Higher airborne pollen concentrations correlated with increased SARS-CoV-2 infection rates, as evidenced from 31 countries across the globe PNAS March 23, 2021 118 (12) e2019034118
The third figure in that article sketches a correlation, which is used in a remarkable way.
Fig. 3 Bag plot depicting the date of onset of SARS-CoV-2 exponential infection phase. Date of onset of the exponential infection phase (x axis) across all sites versus the average pollen concentration of the previous 4 d (y axis).
It shows a (weak) correlation between pollen and time. We see that later in the month March there have been more higher pollen concentrations than earlier in the month March.
The remarkable thing about this correlation is that the time points have been chosen by some measure for the onset date of the covid-19 epidemic in various places (which happened around 13 March for this sample).
Due to this, the authors argue that there is some relation between the onset date of the covid-19 epidemic and pollen concentrations (which is subtly different from a relation between time and pollen concentrations).
On a cross-sectional design for all 80 regions under study, it was found that the onset date of the exponential phase per region positively and significantly correlated with the cumulative amount of pollen up to 4 d before (P < 0.001, r = 0.25)
However, the onset date has nothing to do with the found correlation. We can see this when we plot all the time series entirely and with the points from the onset day in Fig. 3 overlayed.
The onset dates have little to do with the pollen concentrations and any other random selection/filter of time points around 13 March would have likely made a positive correlation because there are more and higher pollen peaks later in March than at the beginning of March.
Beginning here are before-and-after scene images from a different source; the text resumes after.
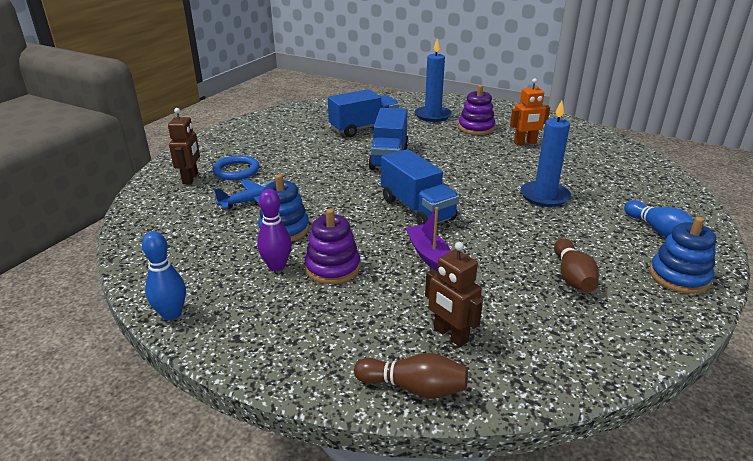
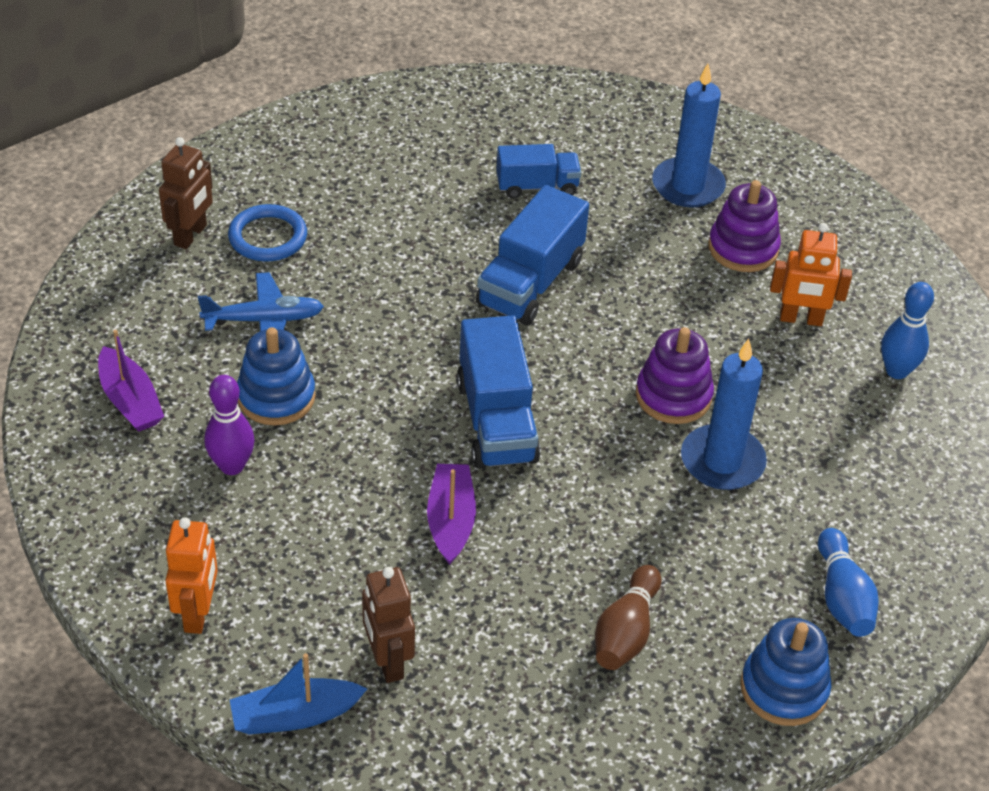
camera: 20 degrees right, 15 degrees up
(171, 314) = (67, 502): blue bowling pin -> blue bowling pin (896, 371)
(191, 253) = (130, 401): none -> purple boat
(303, 349) = (198, 613): none -> orange robot
(332, 268) = (304, 495): purple stacking toy -> purple stacking toy (673, 396)
(364, 128) = (537, 186): blue truck -> blue truck, size x0.63
(414, 388) = (295, 716): brown bowling pin -> blue boat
In fact, if pollen do have an effect, then a positive correlation with onset date should actually be argued to indicate that higher airborne pollen concentrations reduce the SARS-CoV-2 infection rates, as the later onset dates for regions with more pollen indicate that it took longer before the epidemic has grown to some level. The article completely reverses the potential meaning of the correlation in Figure 3.
Question
This link between the time points (the onset dates) and the pollen concentration is a non sequitur.
Is there for this particular fallacy, with the correlation of time points, a specific name? Or is there a text book reference that demonstrates this fallacy?
For instance, if I would like to shorten the above story/explanation and just say a single sentence like "In figure 3 they make the error/fallacy of .... " What name or textbook reference could we place on the points?
Fig. 3 Bag plot depicting the date of onset of SARS-CoV-2 exponential infection phase. Date of onset of the exponential infection phase (x axis) across all sites versus the average pollen concentration of the previous 4 d (y axis).